David Osipovitch Widhopff
Self Portrait, near the slipway Raie of the old Harbour of Rosmeur at Douarnenez Bay

Provenance:
Private Collection, France
Description:
David Widhopff was an Ukrainian and French painter, caricaturist and poster artist. He was born on 5 May 1867 in Odessa, and gained his diploma at Odessa’s royal academy, before moving to Munich. At the Munich royal academy, Widhopff became a student of Max Herterich. In August 1887, he moved once again, now to Paris. There he entered the Académie Julian, studying there until 1890 under Tony Robert-Fleury and Jules Joseph Lefebvre, with Maurice Denis and Paul Ranson as fellow students. Widhopff keenly followed the styles of William-Adolphe Bouguereau for a while. He exhibited at the Paris Salons of 1888, 1891 and 1893, and travelled to Brazil to set up a fine-arts school in the state of Pará. On his return to Paris, he visited Montmartre and became friends with Alfons Mucha and Léon Deschamps, editor of La Plume. He also met Hugues Delorme and Jules Roques at Le Courrier français, giving rise to a fruitful collaboration with (among others) Willette to provide illustrations for it. At the turn of the century, Widhopff was in the service of the Vollard gallery, which belonged to Ambroise Vollard, one of the most important dealers in French contemporary art in the twentieth century. Vollard had hired him to make posters. He also created tapestries for the Beauvais factory during this time. His association with these two places resumed in the 1920s. He died on 20 July 1933 in Saint-Clair-sur-Epte. During his lifetime, Widhopff earned acclaim for his diverse methods of expression. His uniqueness was his ability to work equally well with both pencil as well as the brush. His drawings are known for their lively expressions, colorful imagery and rich humor.
Signed and dated 1907, the sitter in this portrait is almost certainly the artist himself, then 40 years old. The physical similarities with a self portrait Widhopff painted two decades later, in 1926, and the sitter’s placement in the composition, his remarkably direct, vivid gaze, interacting with the viewer, indicate that we are looking at the painter himself in a harbour setting. As Widhopff is known to have frequented Breton artists and worked in Brittany on the illustration of several local poems and tales in the first decades of the 20th century, the evidence pointed to a harbour in Brittany, with Douarnenez as a likely location (where indeed such houses and walls along the harbour are foundI) and the old harbour of Rosmeur in particular.
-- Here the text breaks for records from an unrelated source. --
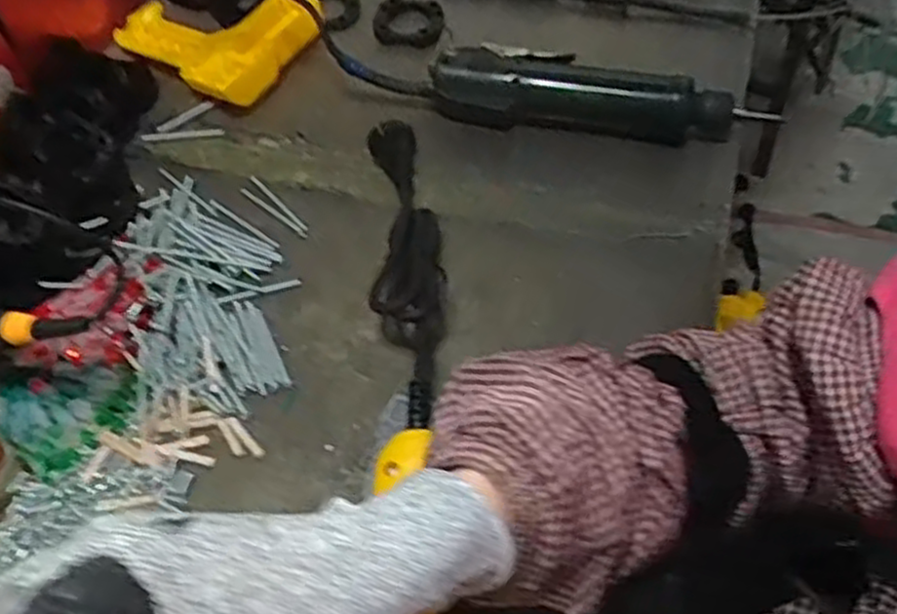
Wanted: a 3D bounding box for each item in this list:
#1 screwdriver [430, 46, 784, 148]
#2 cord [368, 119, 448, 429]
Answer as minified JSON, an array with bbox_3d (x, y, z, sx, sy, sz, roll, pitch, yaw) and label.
[{"bbox_3d":[0.106,-0.153,0.558,0.235,0.052,0.050,12,59,9],"label":"screwdriver"},{"bbox_3d":[-0.027,-0.033,0.491,0.042,0.043,0.210,-4,57,-1],"label":"cord"}]

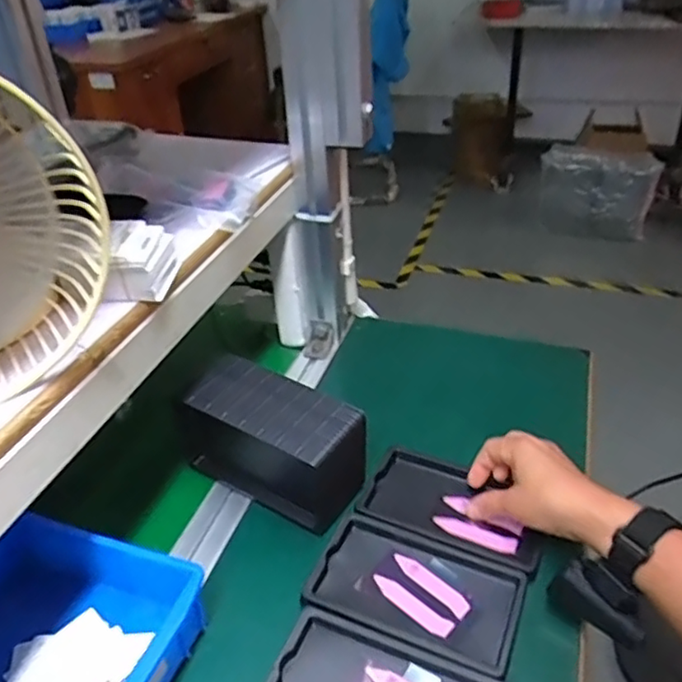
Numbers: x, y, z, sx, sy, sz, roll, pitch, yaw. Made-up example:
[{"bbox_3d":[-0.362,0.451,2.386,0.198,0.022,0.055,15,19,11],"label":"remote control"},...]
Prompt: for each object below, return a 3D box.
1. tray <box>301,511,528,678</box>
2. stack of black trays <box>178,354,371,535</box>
[{"bbox_3d":[0.061,0.198,0.517,0.158,0.016,0.095,12,38,21],"label":"tray"},{"bbox_3d":[-0.063,0.087,0.589,0.180,0.093,0.077,18,41,28],"label":"stack of black trays"}]

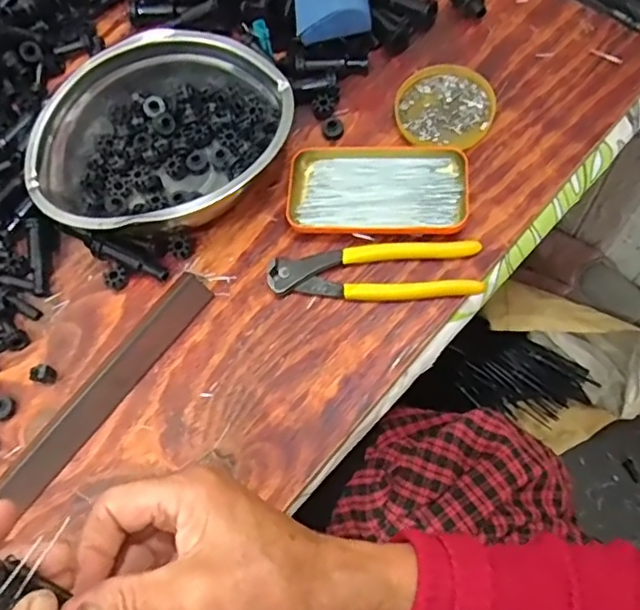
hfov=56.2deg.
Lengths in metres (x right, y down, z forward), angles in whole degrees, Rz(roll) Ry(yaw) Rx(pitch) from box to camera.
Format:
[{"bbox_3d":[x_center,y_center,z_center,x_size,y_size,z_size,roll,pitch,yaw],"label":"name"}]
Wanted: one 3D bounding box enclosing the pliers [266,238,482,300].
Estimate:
[{"bbox_3d":[0.041,-0.029,0.465,0.161,0.019,0.047,-1,68,7],"label":"pliers"}]

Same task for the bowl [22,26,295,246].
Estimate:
[{"bbox_3d":[-0.134,-0.144,0.497,0.219,0.049,0.182,-23,67,-2],"label":"bowl"}]

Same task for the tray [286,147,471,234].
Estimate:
[{"bbox_3d":[0.046,-0.097,0.487,0.142,0.019,0.076,2,69,8],"label":"tray"}]

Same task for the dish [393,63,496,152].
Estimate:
[{"bbox_3d":[0.107,-0.174,0.518,0.081,0.014,0.084,-2,68,6],"label":"dish"}]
In fact, the exact location where Widhopff sits in this composition can be situated at the point where the slipway Raie connects to the quay (see ill. x). Douarnenez is a port area, the town and the port are one. Workplaces, factories and residences are all intermingled. All the streets slope down towards the port of Rosmeur. Like the alleys, they are working spaces no less used than the quays. The geography of the place imposes its mark; a simple natural harbour initially offered a few anchorages. Then engineers and technicians built a modest breakwater and a few slipways. These reinforced the natural shelter allowing sailors to make a stopover, but they remained as they were until the development of the platforms in the 1950s. In 1911, the port had up to 800 longboats. These workboats were particularly simple and efficient. The hazards of sardine fishing and economic imperatives led the sailors to practice other types of fishing: drift sardines, skates in winter, line mackerel or drift mackerel in spring. In summer, all fish for sardines with a “straight net”. With 4,560 registered seafarers out of a population of 15,000 in 1910, the sailors gave rhythm to the life of the town.
Widhopff exploited the idea for a composition featuring an artist in a harbour scene again later in his career. Shortly after the present painting, the artist dedicated another harbour scene in 1908-10 to his friend, the Breton artist Jean-Julien Lemordant (1878-1968). The latter work (almost identical to our work: oil on panel, 32 x 41,5 cm) is inscribed at the lower left: “A mon cher Lemordant / de tout coeur D O Widhopff / 1908-1910” (ill. X). Given the fact that Lemordant lived in Saint-Guénolé (Finistère, Brittany) and that the man pushing a cart on the foreground bears a striking resemblance with known portraits of him, It is likely Widhopff portrayed his artist friend on the quay of Saint-Guénolé’s large fishing harbour.